What you will do: Using the records below, copy exactly the part that opens with the line holding "working with already" and closes with the line holding "reaching out to", minus the pictures.

Segment Start: Data shown

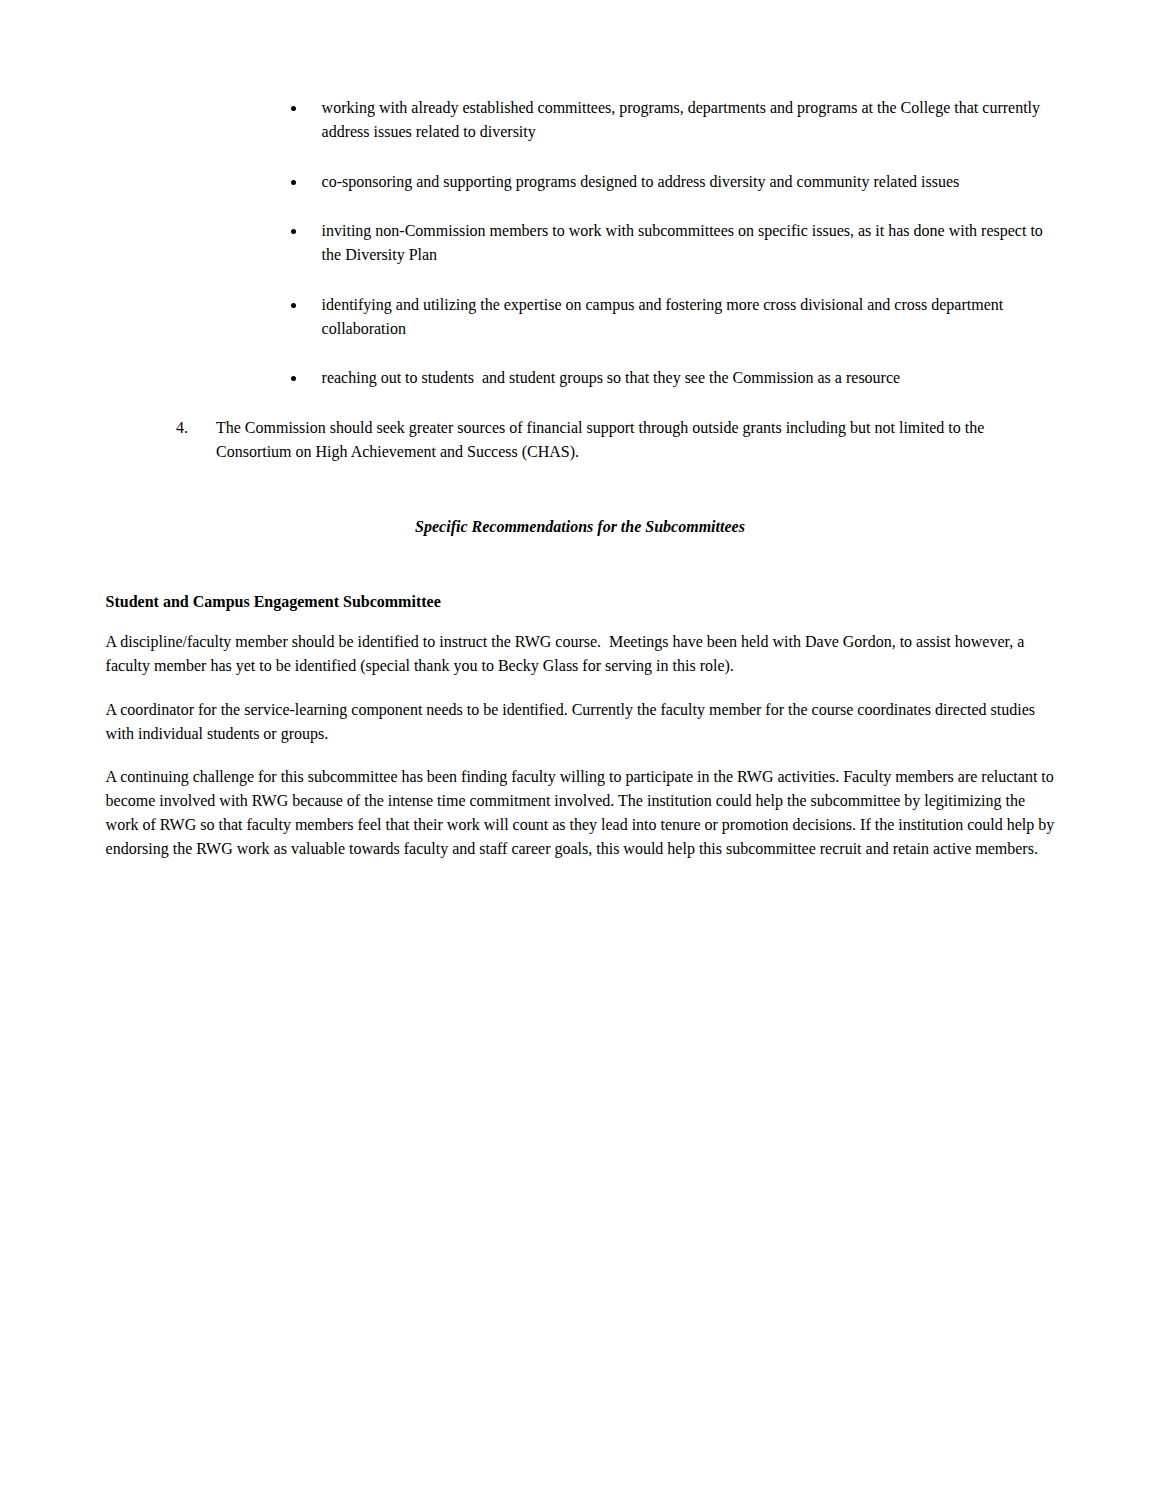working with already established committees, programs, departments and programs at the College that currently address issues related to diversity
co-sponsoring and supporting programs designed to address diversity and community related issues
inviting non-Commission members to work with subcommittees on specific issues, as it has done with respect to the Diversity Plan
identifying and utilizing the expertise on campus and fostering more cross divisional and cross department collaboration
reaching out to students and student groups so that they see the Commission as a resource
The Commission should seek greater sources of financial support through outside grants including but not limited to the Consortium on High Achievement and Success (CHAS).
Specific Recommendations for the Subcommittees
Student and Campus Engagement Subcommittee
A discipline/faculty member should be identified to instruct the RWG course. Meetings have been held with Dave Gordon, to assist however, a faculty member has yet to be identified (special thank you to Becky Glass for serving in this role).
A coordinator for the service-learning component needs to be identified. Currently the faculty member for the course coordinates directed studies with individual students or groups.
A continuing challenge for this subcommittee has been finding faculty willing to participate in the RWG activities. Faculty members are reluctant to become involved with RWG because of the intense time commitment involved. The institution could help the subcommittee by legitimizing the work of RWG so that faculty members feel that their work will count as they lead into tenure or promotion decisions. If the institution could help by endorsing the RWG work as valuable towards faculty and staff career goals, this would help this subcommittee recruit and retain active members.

Segment End: Data shown
Segment Start: Data shown

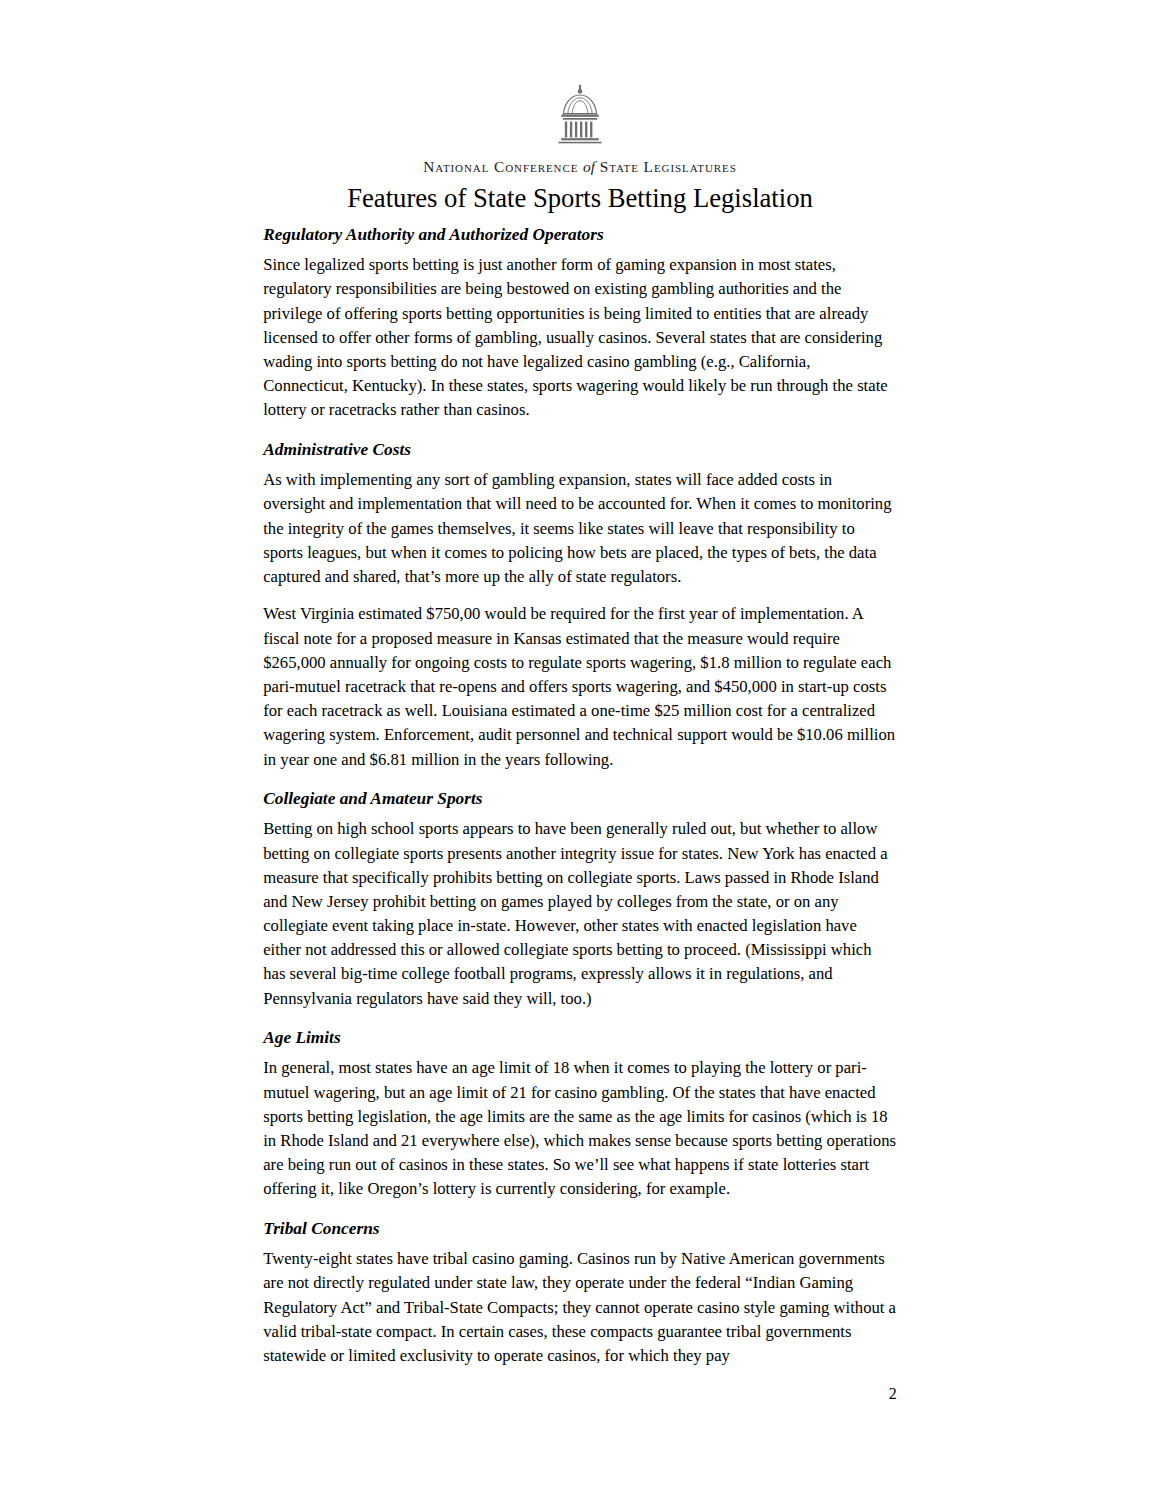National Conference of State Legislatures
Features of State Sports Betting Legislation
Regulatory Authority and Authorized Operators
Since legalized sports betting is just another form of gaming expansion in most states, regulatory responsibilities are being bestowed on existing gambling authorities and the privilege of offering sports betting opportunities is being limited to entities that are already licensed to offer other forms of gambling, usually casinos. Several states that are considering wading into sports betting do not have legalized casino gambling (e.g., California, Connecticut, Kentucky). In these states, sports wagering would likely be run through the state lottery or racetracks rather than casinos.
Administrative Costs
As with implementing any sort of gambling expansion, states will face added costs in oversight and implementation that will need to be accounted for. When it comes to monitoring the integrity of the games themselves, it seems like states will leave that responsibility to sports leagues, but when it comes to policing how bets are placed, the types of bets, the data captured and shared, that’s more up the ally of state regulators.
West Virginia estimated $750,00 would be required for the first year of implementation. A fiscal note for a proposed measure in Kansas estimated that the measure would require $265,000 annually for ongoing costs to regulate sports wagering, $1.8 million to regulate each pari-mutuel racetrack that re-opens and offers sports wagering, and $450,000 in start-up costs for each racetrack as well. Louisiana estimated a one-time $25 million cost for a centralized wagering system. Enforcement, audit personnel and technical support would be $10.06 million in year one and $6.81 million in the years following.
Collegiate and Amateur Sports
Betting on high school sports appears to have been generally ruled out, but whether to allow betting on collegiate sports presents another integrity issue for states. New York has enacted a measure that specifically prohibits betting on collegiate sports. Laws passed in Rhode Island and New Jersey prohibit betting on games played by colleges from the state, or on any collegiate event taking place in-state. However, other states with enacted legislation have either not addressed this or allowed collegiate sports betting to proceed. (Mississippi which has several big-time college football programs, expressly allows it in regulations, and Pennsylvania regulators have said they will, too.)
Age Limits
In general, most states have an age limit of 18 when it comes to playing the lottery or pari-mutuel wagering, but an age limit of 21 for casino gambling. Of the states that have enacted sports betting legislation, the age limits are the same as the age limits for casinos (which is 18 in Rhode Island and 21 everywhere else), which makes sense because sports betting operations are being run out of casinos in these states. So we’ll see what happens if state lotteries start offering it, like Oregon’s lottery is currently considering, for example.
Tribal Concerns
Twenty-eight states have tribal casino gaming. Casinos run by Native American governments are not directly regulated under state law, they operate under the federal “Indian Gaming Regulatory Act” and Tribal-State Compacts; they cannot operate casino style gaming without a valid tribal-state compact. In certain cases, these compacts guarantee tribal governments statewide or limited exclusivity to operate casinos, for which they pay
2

Segment End: Data shown

Result:
working with already established committees, programs, departments and programs at the College that currently address issues related to diversity
co-sponsoring and supporting programs designed to address diversity and community related issues
inviting non-Commission members to work with subcommittees on specific issues, as it has done with respect to the Diversity Plan
identifying and utilizing the expertise on campus and fostering more cross divisional and cross department collaboration
reaching out to students and student groups so that they see the Commission as a resource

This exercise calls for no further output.